Wrong operand size for movb

[jdetter]

Reported by Frederik on the DyninstAPI mailing list:

When decoding the instruction below, we consider -0x1(%ebp) as a 4 byte memory operand instead of a one byte memory operand. However it does appear that we consider the 0x41 as a one byte immediate operand. Is this correct behavior? @wrwilliams @cuviper

 80483e1:       c6 45 ff 41             movb   $0x41,-0x1(%ebp)

Original Message

Hi all,

I use getMemoryWriteOperands() to get the Expression of Operands that write to memory and size() to get the actual size of the write. However, it always returns 4 byte, even if I write a single byte (char) like in the following program.

int main(void) {
   char x = 'A';
   return 0;
}

Even gdb disassembles it to a byte sized write: mov BYTE PTR [ebp-0x1], 0x41. I know that EBP is a 4 byte register, but a 4 byte write would just overwrite the variable next to “x” (at least if layout is not 4 byte aligned). Tell me if I am wrong. I am using a 32-Bit Linux mint (vmware) and Dyninst 9.2.0.

Reproducer

/**
 * reproducer.cpp by Frederik P.
 *
 * Compile with: g++ -std=c++11 -o reproducer ./reproducer.cpp -lpatchAPI -linstructionAPI -ldyninstAPI 
 */
#include <BPatch.h>
#include <BPatch_function.h>
#include <BPatch_flowGraph.h>
#include <Instruction.h>
#include <iostream>

using namespace Dyninst;
using namespace Dyninst::InstructionAPI;

int main(int argc, const char** argv)
{
    BPatch bpatch;
    BPatch_addressSpace *app = bpatch.openBinary("MUTATEE", true);
    BPatch_image *appImage = app->getImage();

    BPatch_Vector<BPatch_function *> functions;
    appImage->findFunction("main", functions);

    BPatch_function* f = functions[0];
    BPatch_flowGraph* fg = f->getCFG();

    std::set<BPatch_basicBlock *> blocks;
    fg->getAllBasicBlocks(blocks);

    for(auto bb_iter = blocks.begin(); bb_iter != blocks.end(); ++bb_iter)
    {
        std::vector<InstructionAPI::Instruction::Ptr> insns;
        (*bb_iter)->getInstructions(insns);

        for(auto ins_iter = insns.begin(); ins_iter != insns.end(); ++ins_iter)
        {
            std::cout << (*ins_iter)->format() << std::endl;

            if((*ins_iter)->writesMemory())
            {

                std::set<Expression::Ptr> memAccessors;
                (*ins_iter)->getMemoryWriteOperands(memAccessors);

                if (memAccessors.size())
                {
                    for(auto it = memAccessors.begin(); it != memAccessors.end(); ++it)
                    {
                        std::cout << "\tmem write (size: " << (*it)->size() << ")" << std::endl;
                    }
                }
            }
        }
    }

    BPatch_binaryEdit *appBin = dynamic_cast<BPatch_binaryEdit *>(app);
    appBin->writeFile("MUTATEE_PATCHED");

    return 0;
}

[wrwilliams]

No, the memory operand should be the same size as the immediate; it's not a sign-extending or zero-extending mov and that means the operand sizes have to match.

[jdetter]

The tree for the memory dereference is like this:

 + DereferenceExpression Size: 1 Format: [EBP + ffffffffffffffff]
  \
   + AddExpression Size: 4 Format: EBP + ffffffffffffffff
    \
     + Register EBP
     + Sign extended Immediate -1 -> ffffffffffffffff

The documentation for getMemoryWriteOperands() says:

Addresses written by this instruction are inserted into memAccessors. The addresses written are in the same form as those returned by getMemoryReadOperands above.

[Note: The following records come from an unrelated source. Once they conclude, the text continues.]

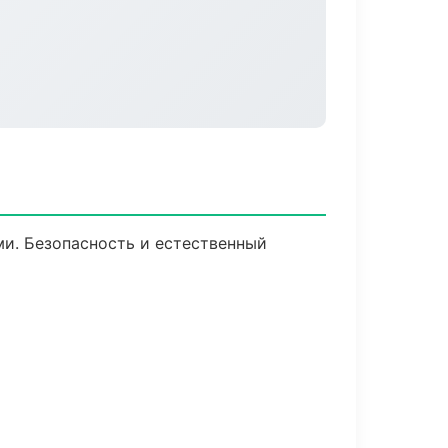
и. Безопасность и естественный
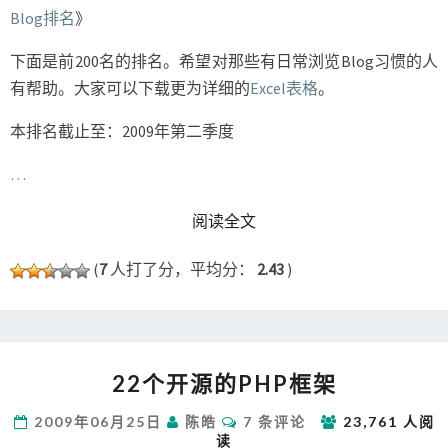
Blog排名
》
下面是前200名的排名。希望对那些有日常浏览Blog习惯的人
有帮助。大家可以下载更为详细的
Excel表格
。
本排名截止至：2009年第二季度
…
READ MORE
阅读全文
(
7
人打了分，平均分：
2.43
)
22
22个开源的PHP框架
个
开
评
2009年06月25日
陈皓
7 条评论
23,761 人阅
源
论
读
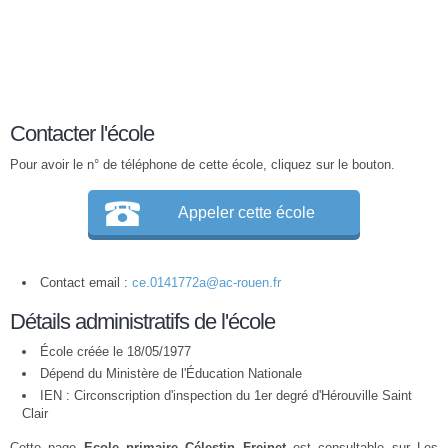
Contacter l'école
Pour avoir le n° de téléphone de cette école, cliquez sur le bouton.
Appeler cette école
Contact email :
ce.0141772a@ac-rouen.fr
Détails administratifs de l'école
École créée le 18/05/1977
Dépend du Ministère de l'Éducation Nationale
IEN : Circonscription d'inspection du 1er degré d'Hérouville Saint
Clair
Cette page
Ecole primaire Célestin Freinet
est consultable sur Les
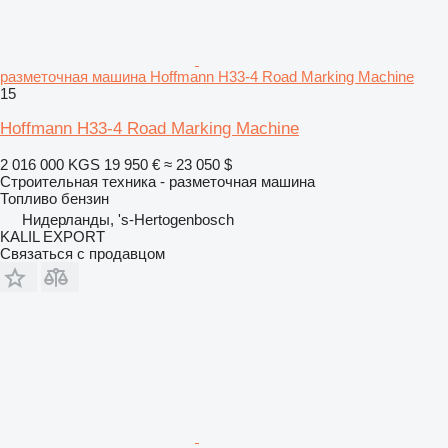
разметочная машина Hoffmann H33-4 Road Marking Machine
15
Hoffmann H33-4 Road Marking Machine
2 016 000 KGS
19 950 €
≈ 23 050 $
Строительная техника - разметочная машина
Топливо
бензин
Нидерланды, 's-Hertogenbosch
KALIL EXPORT
Связаться с продавцом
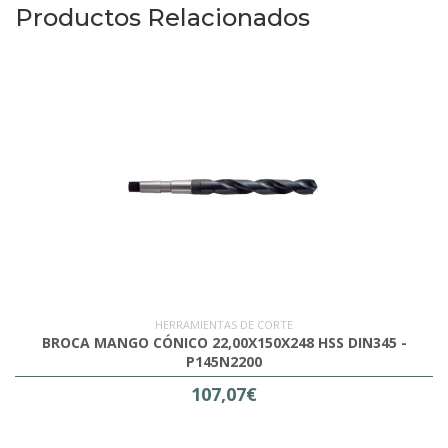
Productos Relacionados
HERRAMIENTAS DE CORTE
BROCA MANGO CÓNICO 22,00X150X248 HSS DIN345 -
P145N2200
107,07€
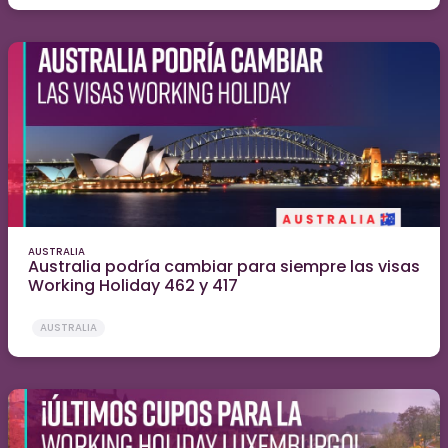
AUSTRALIA
Australia podría cambiar para siempre las visas
Working Holiday 462 y 417
AUSTRALIA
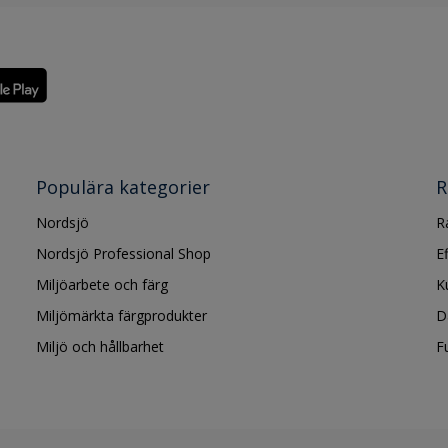
Populära kategorier
R
Nordsjö
R
Nordsjö Professional Shop
E
Miljöarbete och färg
K
Miljömärkta färgprodukter
D
Miljö och hållbarhet
F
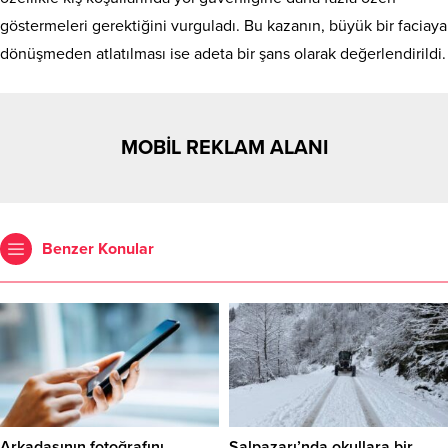
göstermeleri gerektiğini vurguladı. Bu kazanın, büyük bir faciaya
dönüşmeden atlatılması ise adeta bir şans olarak değerlendirildi.
MOBİL REKLAM ALANI
Benzer Konular
Arkadaşının fotoğrafını
Şalpazarı’nda okullara bir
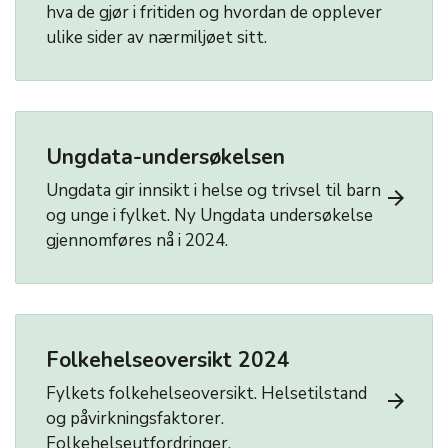
hva de gjør i fritiden og hvordan de opplever
ulike sider av nærmiljøet sitt.
Ungdata-undersøkelsen
Ungdata gir innsikt i helse og trivsel til barn
arrow_forward
og unge i fylket. Ny Ungdata undersøkelse
gjennomføres nå i 2024.
Folkehelseoversikt 2024
Fylkets folkehelseoversikt. Helsetilstand
arrow_forward
og påvirkningsfaktorer.
Folkehelseutfordringer.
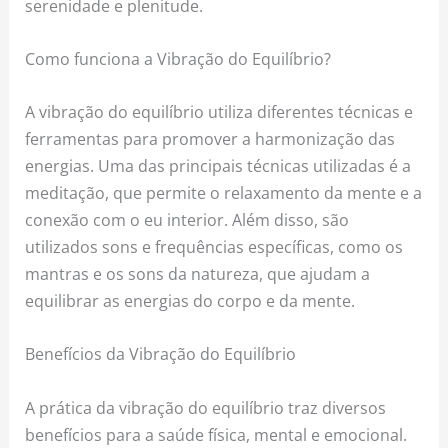
serenidade e plenitude.
Como funciona a Vibração do Equilíbrio?
A vibração do equilíbrio utiliza diferentes técnicas e
ferramentas para promover a harmonização das
energias. Uma das principais técnicas utilizadas é a
meditação, que permite o relaxamento da mente e a
conexão com o eu interior. Além disso, são
utilizados sons e frequências específicas, como os
mantras e os sons da natureza, que ajudam a
equilibrar as energias do corpo e da mente.
Benefícios da Vibração do Equilíbrio
A prática da vibração do equilíbrio traz diversos
benefícios para a saúde física, mental e emocional.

Instruction::getMemoryWriteOperands() returns all of the first children of the operands, which means instead of the DereferenceExpression being returned, it's only child AddExpression is returned, which is size 4 instead of size 1.

@wrwilliams I'm not sure if the documentation is wrong, or the code is wrong or everything is functioning properly.

[wrwilliams]

I think it's the documentation being wrong, then. The effective address itself is 32-bit, the dereference is 8-bit, and we're returning the effective address.

[jdetter]

Me and Bill have decided that we will create a new function with a more intuitive name that implements the correct functionality and deprecate the old function. The documentation will be updated when 9.3.X is released. The old function will remain available until the next major release (10.X.X).

This will be added to the release notes.

[wrwilliams]

Has this gotten implemented without a github update, or is it still open?

[wrwilliams]

Docs do explain this (and have for a long time). Moving to 10.0 for the actual API change.

[mxz297]

Will see if I can reproduce it in Dyninst 10.1

[hainest]

@mxz297 Were you able to reproduce this in 10.1?